Banking sector exits

In the banking sector, foreign exits in recent years have largely taken place through block deals on stock exchanges rather than through strategic buyouts by Indian groups.

In 2025, foreign institutional investors reduced their holdings in HDFC Bank through a series of market transactions. While the cumulative value of these sales exceeded the size of the Bajaj-Allianz deal, they were spread across thousands of investors and did not involve a single acquiring Indian entity.

In 2024, private equity firm Warburg Pincus exited IDFC First Bank in a transaction valued at roughly Rs 7,900 crore, a significant exit but still less than one-third of the value paid by Bajaj to Allianz.

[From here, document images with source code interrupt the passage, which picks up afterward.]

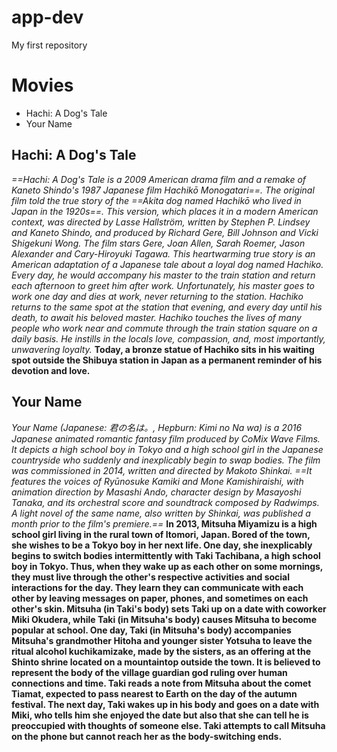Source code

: # app-dev
My first repository
# Movies
- Hachi: A Dog's Tale
- Your Name
## Hachi: A Dog's Tale
*==Hachi: A Dog's Tale is a 2009 American drama film and a remake of Kaneto Shindo's 1987 Japanese film Hachikō Monogatari==. The original film told the true story of the ==Akita dog named Hachikō who lived in Japan in the 1920s==. This version, which places it in a modern American context, was directed by Lasse Hallström, written by Stephen P. Lindsey and Kaneto Shindo, and produced by Richard Gere, Bill Johnson and Vicki Shigekuni Wong. The film stars Gere, Joan Allen, Sarah Roemer, Jason Alexander and Cary-Hiroyuki Tagawa.*
*This heartwarming true story is an American adaptation of a Japanese tale about a loyal dog named Hachiko. Every day, he would accompany his master to the train station and return each afternoon to greet him after work. Unfortunately, his master goes to work one day and dies at work, never returning to the station. Hachiko returns to the same spot at the station that evening, and every day until his death, to await his beloved master. Hachiko touches the lives of many people who work near and commute through the train station square on a daily basis. He instills in the locals love, compassion, and, most importantly, unwavering loyalty.*
**Today, a bronze statue of Hachiko sits in his waiting spot outside the Shibuya station in Japan as a permanent reminder of his devotion and love.**
## Your Name
*Your Name (Japanese: 君の名は。, Hepburn: Kimi no Na wa) is a 2016 Japanese animated romantic fantasy film produced by CoMix Wave Films. It depicts a high school boy in Tokyo and a high school girl in the Japanese countryside who suddenly and inexplicably begin to swap bodies. The film was commissioned in 2014, written and directed by Makoto Shinkai. ==It features the voices of Ryūnosuke Kamiki and Mone Kamishiraishi, with animation direction by Masashi Ando, character design by Masayoshi Tanaka, and its orchestral score and soundtrack composed by Radwimps. A light novel of the same name, also written by Shinkai, was published a month prior to the film's premiere.==*
**In 2013, Mitsuha Miyamizu is a high school girl living in the rural town of Itomori, Japan. Bored of the town, she wishes to be a Tokyo boy in her next life. One day, she inexplicably begins to switch bodies intermittently with Taki Tachibana, a high school boy in Tokyo. Thus, when they wake up as each other on some mornings, they must live through the other's respective activities and social interactions for the day. They learn they can communicate with each other by leaving messages on paper, phones, and sometimes on each other's skin. Mitsuha (in Taki's body) sets Taki up on a date with coworker Miki Okudera, while Taki (in Mitsuha's body) causes Mitsuha to become popular at school. One day, Taki (in Mitsuha's body) accompanies Mitsuha's grandmother Hitoha and younger sister Yotsuha to leave the ritual alcohol kuchikamizake, made by the sisters, as an offering at the Shinto shrine located on a mountaintop outside the town. It is believed to represent the body of the village guardian god ruling over human connections and time. Taki reads a note from Mitsuha about the comet Tiamat, expected to pass nearest to Earth on the day of the autumn festival. The next day, Taki wakes up in his body and goes on a date with Miki, who tells him she enjoyed the date but also that she can tell he is preoccupied with thoughts of someone else. Taki attempts to call Mitsuha on the phone but cannot reach her as the body-switching ends.**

Comparison with outbound strategic deals

When compared with outbound strategic investments by Indian companies, where Indian groups acquire foreign entities or stakes overseas, the Bajaj-Allianz transaction remains among the largest cash payments made to a foreign partner.

Bharti Enterprises’ purchase of a stake in BT Group in 2024 was valued at approximately Rs 33,520 crore (USD 4 billion), while Tata Steel’s acquisition of Tata Steel Global in the same year was valued at around Rs 17,340 crore (USD 2.1 billion).

Why the deal is unique

Unlike typical stock market exits, where foreign investors sell shares to the general public, the Bajaj-Allianz transaction involved a direct and concentrated transfer of ownership.

It represents one of the largest instances of an Indian promoter group using its own balance sheet to reclaim full control of a major financial services business from a global partner, underscoring the growing role of domestic capital in India’s financial sector.

Management commentary

“The transaction is transformative for the Bajaj Group, enabling us to contribute even more strongly to the government’s vision of ‘Insurance for All’ that is Made in India, Made for India and Made by India,” said Sanjiv Bajaj, Chairman and Managing Director, Bajaj Finserv.

“We are very excited about the insurance businesses, which are at this stage poised for a long period of growth. The acquisition provides us strategic flexibility to access new markets, introduce new products, build scale and advance growth as insurance penetration in India is set to grow exponentially over the next two decades,” he added.

S Sreenivasan, President – Insurance & Special Projects, Bajaj Finserv, who led the transaction, said the deal demonstrates the strength of domestic capital, noting that it was funded fully by the Bajaj Group without leverage.

He added that approvals from the Competition Commission of India and the Insurance Regulatory and Development Authority of India were received within four months. He also pointed to recent regulatory developments, including the passage of the Sabka Bima Sabki Raksha Act, 2025, and the imminent rollout of Ind-AS and risk-based capital norms for insurers, as supportive of long-term sector growth.

The Bajaj Group had announced its agreement to expand ownership in both insurance companies from 74 percent to 100 percent through a share purchase agreement on March 17, 2025. The corporate headquarters of Bajaj Allianz General Insurance and Bajaj Allianz Life Insurance will continue to be based in Pune.